Now is the time for Berlin-based Primestar to move into the luxury hotel space. Enter the June Lux brand.
Roland Rausch, chairman and co-owner of Primestar, said in an interview that June Lux is the culmination of four to five years of work to help reset the firm’s hotels platform.
Owner-operator Primestar manages hotels on behalf of international-branded firms and its own stable of June-branded hotels it launched in 2022. The brand includes the boutique June Six and aparthotel-style June Stay.
“Three or four [June Lux] deals are nearing completion,” Rausch said.
The target locations are markets “in which there are either few 5-star hotels or there are hotels [of that level] that are old school,” he said.

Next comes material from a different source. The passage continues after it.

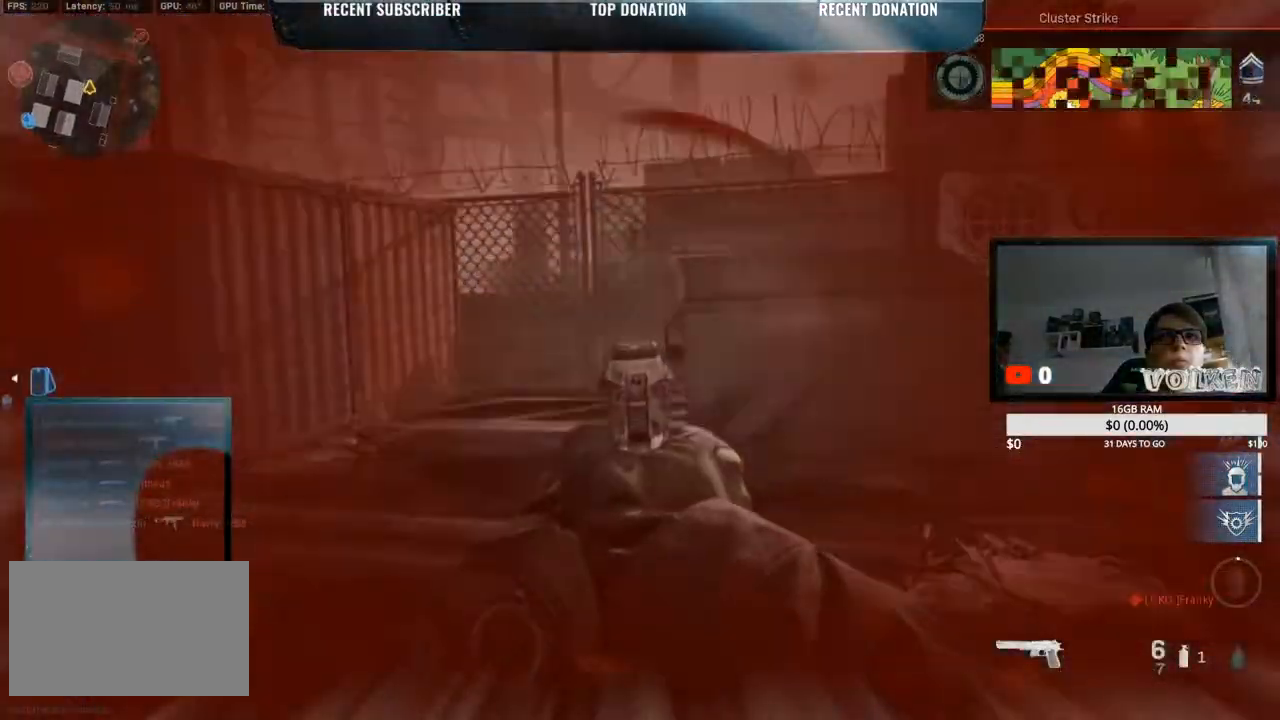
{"keys": ["a", "s", "shift"], "mouse": ["left", "right"], "events": [[283, "mouse_left", "up"], [483, "mouse_left", "down"]]}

Primestar approaches both its owned and franchised portfolio with the mindset of how to secure opportunities that maximize cash flow and add value, he said.
For June Lux, the employment of digitization is not about losing luxury aspects.
“There is demand for luxury in Germany,” a market that often is described as price-sensitive, Rausch said, adding that 82% of Germany overnight stays are from Germans themselves. He and his team analyzed 15 cities in Germany, and the conclusion is that they did not “have a lot of fresh product.”
“With inflation as it is, we have an opportunity in the middle,” he said.
Primestar shuns what Rausch calls “big Germanic boxes,” or hotels that are across the spectrum of the country’s upper segmentation.
“We can offer a sub-€200, 5-star hotel. This is attractive, especially as the corporates are cutting back,” he said.
Rausch added German consultants have told him they can expense only up to around €250 on a night’s hotel stay, so Primestar’s take on upscale and luxury hotels is serving an underserved segment.
“This sweet spot has a natural augmentation and is very price-efficient,” he said.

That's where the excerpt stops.